Unlike Brian Armstrong, Jerome Powell isn’t checking prediction markets before he speaks. He’s not going to troll the bettors. He’s going to say “data-dependent” because he always says “data-dependent.” That’s not a bet on what he’ll do. That’s a bet on who he is.
If Polymarket lists a contract on whether Powell says “data-dependent” at the next FOMC, and it’s trading below 85 cents, you’ve found a 75¢ Dollar. The market would be underpricing a near-certainty you can verify from public transcripts.
This is what the Mention Builder is for.
Pick the person. Pick the event. Pick the word.
It runs the transcripts and gives you a number before you can talk yourself into anything.
Right now, mention markets are still niche. $84,000 on a Coinbase earnings call is nothing compared to the millions on elections. But that’s the point. Edges die when they get crowded. This one is just getting started.
VIII.
This is why they’re scared.
A week after the election, FBI agents raided the Manhattan apartment of Shayne Coplan, Polymarket’s 26-year-old founder. Seized his phone and electronics. No charges announced.
Théo, meanwhile, had a different problem.
“Disclosing my identity would disrupt my life,” he told a reporter. “My family and friends are not aware of the extent of my wealth. It will also seriously endanger my safety.”
The man won $85 million - more money than most people will see in ten lifetimes - and his first instinct was to hide. Not celebrate. Hide.
The platform that called the election correctly was under federal investigation. The man who made the right call was in hiding. The pollsters who got it wrong were on television the next morning, explaining why the miss was understandable, collecting their fees, booking next cycle’s contracts.
This is what happens when accuracy threatens institutions built on acceptable inaccuracy.
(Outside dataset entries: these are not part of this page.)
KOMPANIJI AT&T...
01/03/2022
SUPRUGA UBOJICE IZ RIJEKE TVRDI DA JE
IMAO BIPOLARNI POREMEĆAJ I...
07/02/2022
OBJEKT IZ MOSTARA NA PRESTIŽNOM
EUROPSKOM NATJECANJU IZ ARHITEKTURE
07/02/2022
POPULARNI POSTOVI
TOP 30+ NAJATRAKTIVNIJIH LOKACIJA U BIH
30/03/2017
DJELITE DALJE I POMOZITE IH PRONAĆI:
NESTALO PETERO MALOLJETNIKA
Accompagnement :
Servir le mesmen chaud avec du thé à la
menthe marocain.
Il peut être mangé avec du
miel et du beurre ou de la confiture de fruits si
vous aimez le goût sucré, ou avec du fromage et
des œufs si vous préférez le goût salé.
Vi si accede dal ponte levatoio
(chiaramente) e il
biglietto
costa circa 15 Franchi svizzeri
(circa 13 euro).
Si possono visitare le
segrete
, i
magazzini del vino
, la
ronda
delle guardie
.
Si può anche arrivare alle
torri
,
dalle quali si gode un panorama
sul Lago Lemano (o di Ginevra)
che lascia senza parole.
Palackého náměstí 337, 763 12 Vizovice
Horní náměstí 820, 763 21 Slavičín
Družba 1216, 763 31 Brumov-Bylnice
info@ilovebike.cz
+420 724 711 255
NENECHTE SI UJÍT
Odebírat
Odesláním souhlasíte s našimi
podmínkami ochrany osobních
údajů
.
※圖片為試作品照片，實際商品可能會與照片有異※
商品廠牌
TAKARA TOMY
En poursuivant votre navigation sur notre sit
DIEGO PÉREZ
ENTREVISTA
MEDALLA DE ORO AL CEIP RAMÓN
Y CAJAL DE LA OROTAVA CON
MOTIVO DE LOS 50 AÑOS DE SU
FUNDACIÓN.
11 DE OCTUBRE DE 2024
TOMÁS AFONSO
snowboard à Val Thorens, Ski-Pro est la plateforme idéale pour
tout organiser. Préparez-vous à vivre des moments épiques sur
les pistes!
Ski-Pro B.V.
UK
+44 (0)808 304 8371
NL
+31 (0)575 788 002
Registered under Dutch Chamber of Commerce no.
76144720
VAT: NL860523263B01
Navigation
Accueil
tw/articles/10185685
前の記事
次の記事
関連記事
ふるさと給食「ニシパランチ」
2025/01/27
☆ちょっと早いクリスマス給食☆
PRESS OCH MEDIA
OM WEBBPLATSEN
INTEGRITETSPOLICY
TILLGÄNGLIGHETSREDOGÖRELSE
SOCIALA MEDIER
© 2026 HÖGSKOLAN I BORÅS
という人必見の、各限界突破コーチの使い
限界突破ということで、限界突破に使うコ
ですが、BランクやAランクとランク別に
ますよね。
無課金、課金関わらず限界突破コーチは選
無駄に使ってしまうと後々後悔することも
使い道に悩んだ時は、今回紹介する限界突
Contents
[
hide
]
The institutions don’t get more accurate. They get hostile.
IX.
I still have the tabs open. Warsh: 11. Hassett: 55 now.
The spread is wider than yesterday. My thesis is weaker than last week. And I’m doing what every bettor does in this situation: looking for reasons to believe I’m still right.
Maybe Hassett’s surge is noise. Maybe the reporting is wrong. Maybe Warsh is the quiet pick and the announcement shocks everyone.
Or maybe I was just wrong. Maybe 17 cents was the right price all along.
This is the game. This is what it feels like. Not the Théo story, where you skip to the end and he’s $85 million richer. The middle part. The waiting part. The part where you don’t know yet.
Théo’s somewhere in France now, figuring out how to spend $85 million without attracting attention. The pollsters are on television, being wrong with no consequences. And I’m on my couch, watching two numbers move, wondering if I know something the market doesn’t or if I’m just another dreamer with a thesis.
A fool and his money are easily parted.
Some days you’re the one taking. Some days you’re the fool.
The only way to find out is to do the work and wait.